Exercise goal: Reproduce the consistent hashing article below word for word, from its title through the final line of code.

Extracted text:

Consistent Hashing: Distributed Load Balancing

Key Insights

Traditional modulo-based hashing causes catastrophic key redistribution when servers change—consistent hashing reduces this to K/N keys on average, making it essential for distributed systems that need to scale.
Virtual nodes solve the uneven distribution problem inherent in basic consistent hashing, but require careful tuning: too few creates hotspots, too many wastes memory and slows lookups.
Consistent hashing isn’t always the right choice—for static clusters or when you control all clients, simpler approaches like jump consistent hash offer better performance with less complexity.

The Problem with Traditional Hashing

When distributing data across multiple servers, the naive approach uses modulo arithmetic: server = hash(key) % num_servers. This works until you need to add or remove a server.

def naive_hash(key: str, num_servers: int) -> int:
    return hash(key) % num_servers

# Simulate key distribution across 3 servers
keys = ["user:1001", "user:1002", "user:1003", "session:abc", "cache:xyz"]
servers_before = 3
servers_after = 4

print("Before adding server:")
for key in keys:
    print(f"  {key} -> server {naive_hash(key, servers_before)}")

print("\nAfter adding server:")
for key in keys:
    print(f"  {key} -> server {naive_hash(key, servers_after)}")

# Count how many keys moved
moved = sum(1 for k in keys if naive_hash(k, servers_before) != naive_hash(k, servers_after))
print(f"\nKeys that moved: {moved}/{len(keys)}")

(Dataset items)

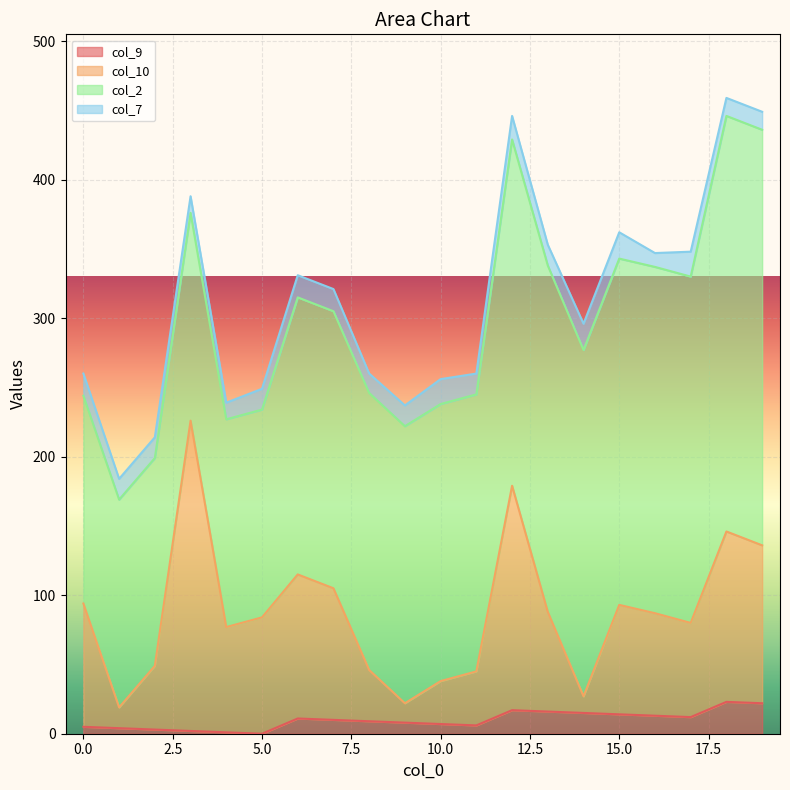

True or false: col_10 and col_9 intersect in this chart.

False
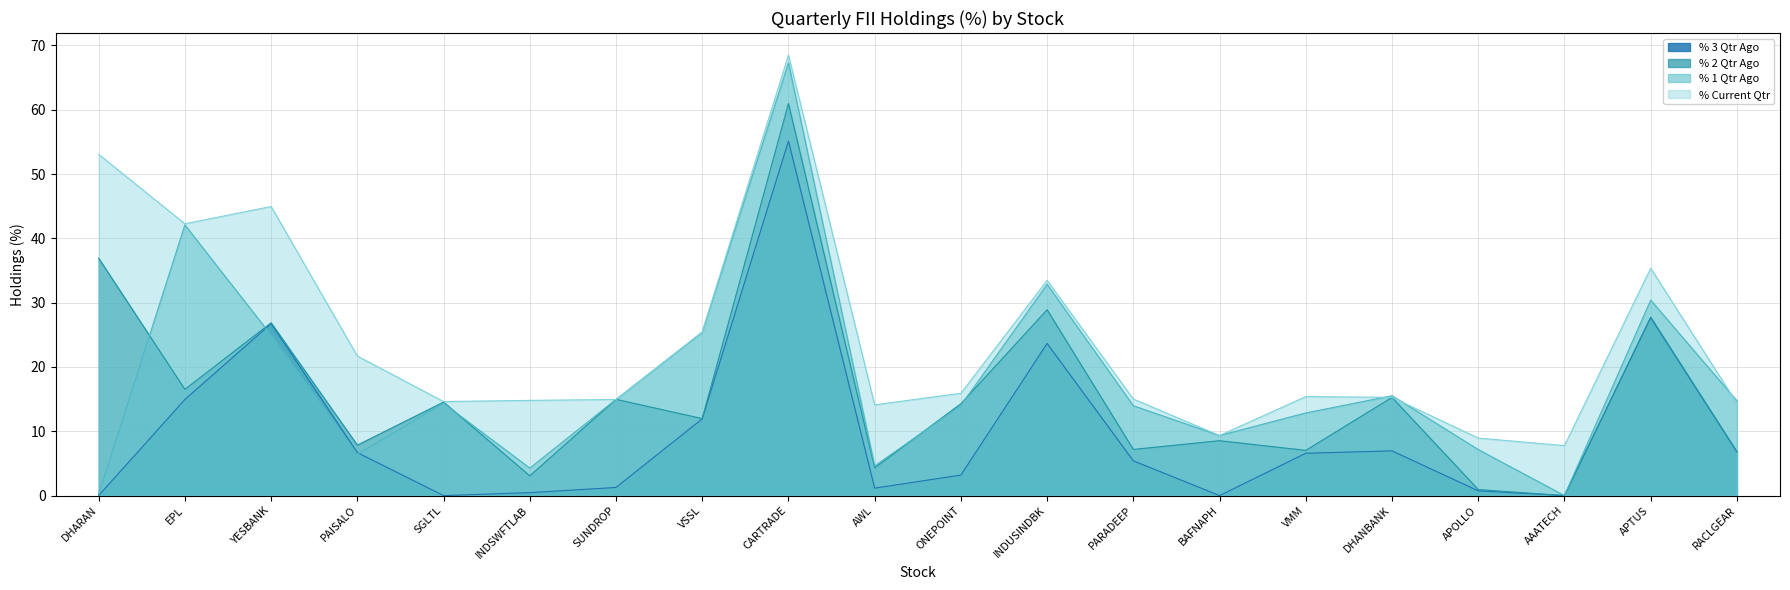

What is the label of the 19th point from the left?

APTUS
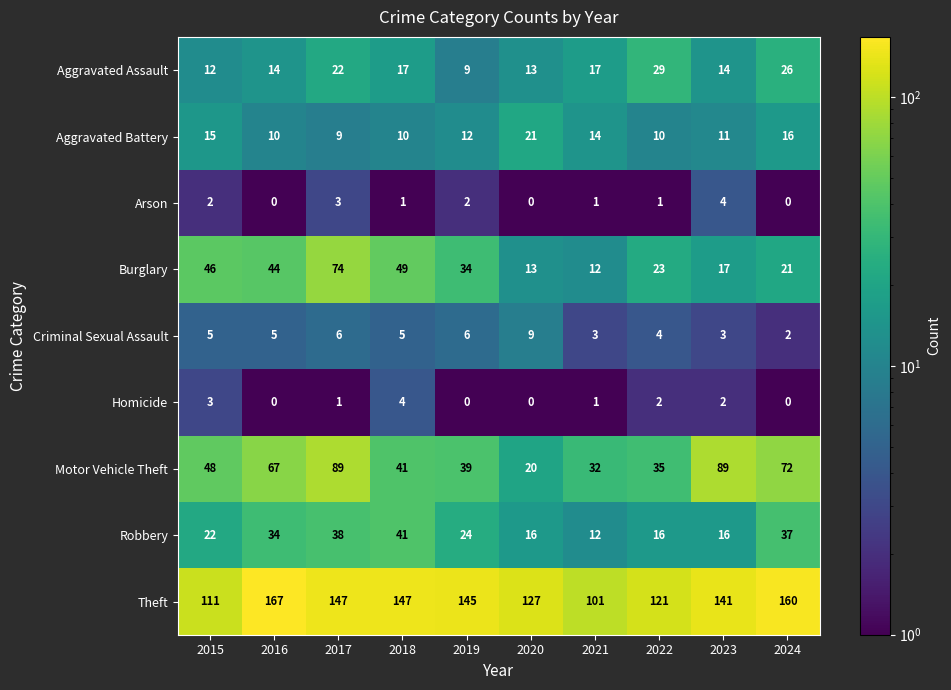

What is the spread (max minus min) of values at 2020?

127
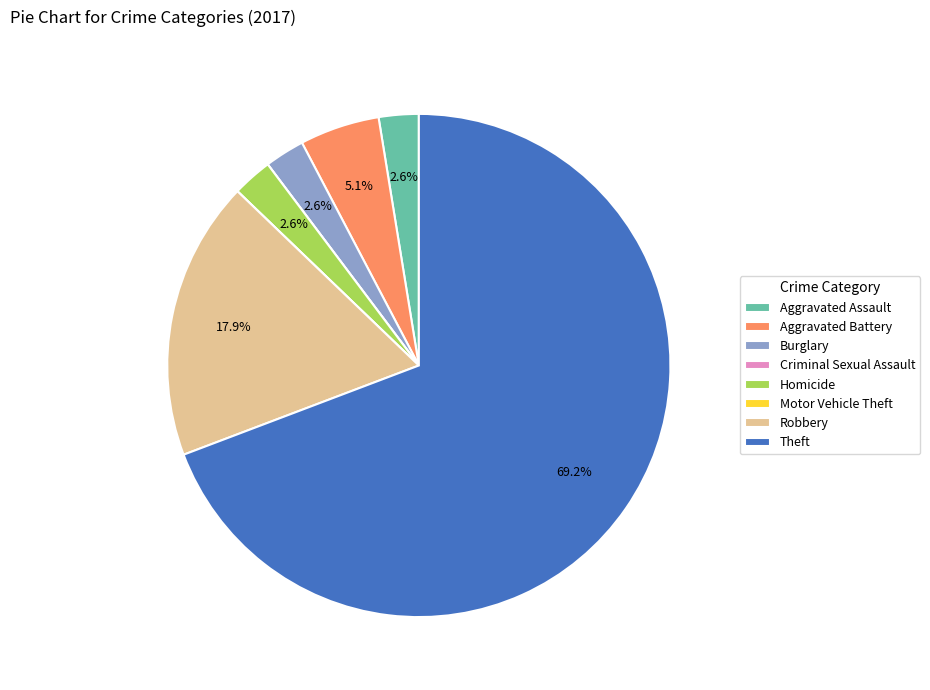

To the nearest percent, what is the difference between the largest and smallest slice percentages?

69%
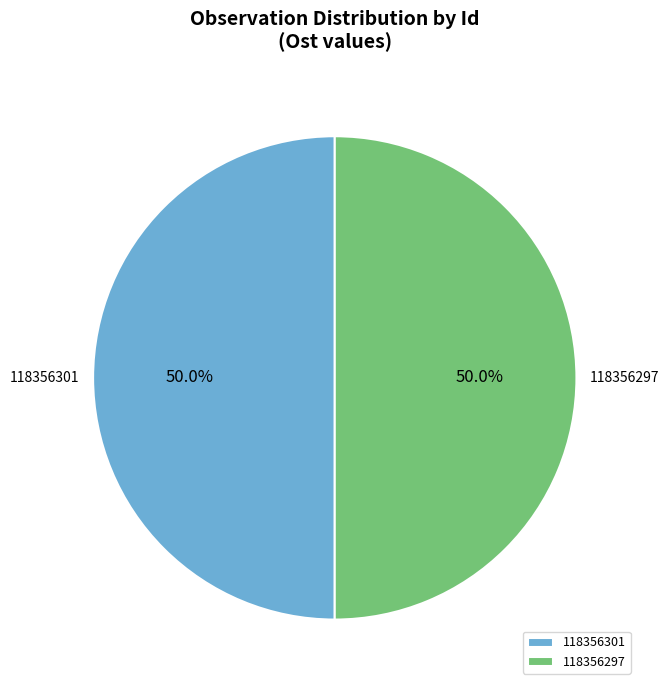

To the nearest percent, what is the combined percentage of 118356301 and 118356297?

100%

Expected answer:
Consistent Hashing: Distributed Load Balancing

Key Insights

Traditional modulo-based hashing causes catastrophic key redistribution when servers change—consistent hashing reduces this to K/N keys on average, making it essential for distributed systems that need to scale.
Virtual nodes solve the uneven distribution problem inherent in basic consistent hashing, but require careful tuning: too few creates hotspots, too many wastes memory and slows lookups.
Consistent hashing isn’t always the right choice—for static clusters or when you control all clients, simpler approaches like jump consistent hash offer better performance with less complexity.

The Problem with Traditional Hashing

When distributing data across multiple servers, the naive approach uses modulo arithmetic: server = hash(key) % num_servers. This works until you need to add or remove a server.

def naive_hash(key: str, num_servers: int) -> int:
    return hash(key) % num_servers

# Simulate key distribution across 3 servers
keys = ["user:1001", "user:1002", "user:1003", "session:abc", "cache:xyz"]
servers_before = 3
servers_after = 4

print("Before adding server:")
for key in keys:
    print(f"  {key} -> server {naive_hash(key, servers_before)}")

print("\nAfter adding server:")
for key in keys:
    print(f"  {key} -> server {naive_hash(key, servers_after)}")

# Count how many keys moved
moved = sum(1 for k in keys if naive_hash(k, servers_before) != naive_hash(k, servers_after))
print(f"\nKeys that moved: {moved}/{len(keys)}")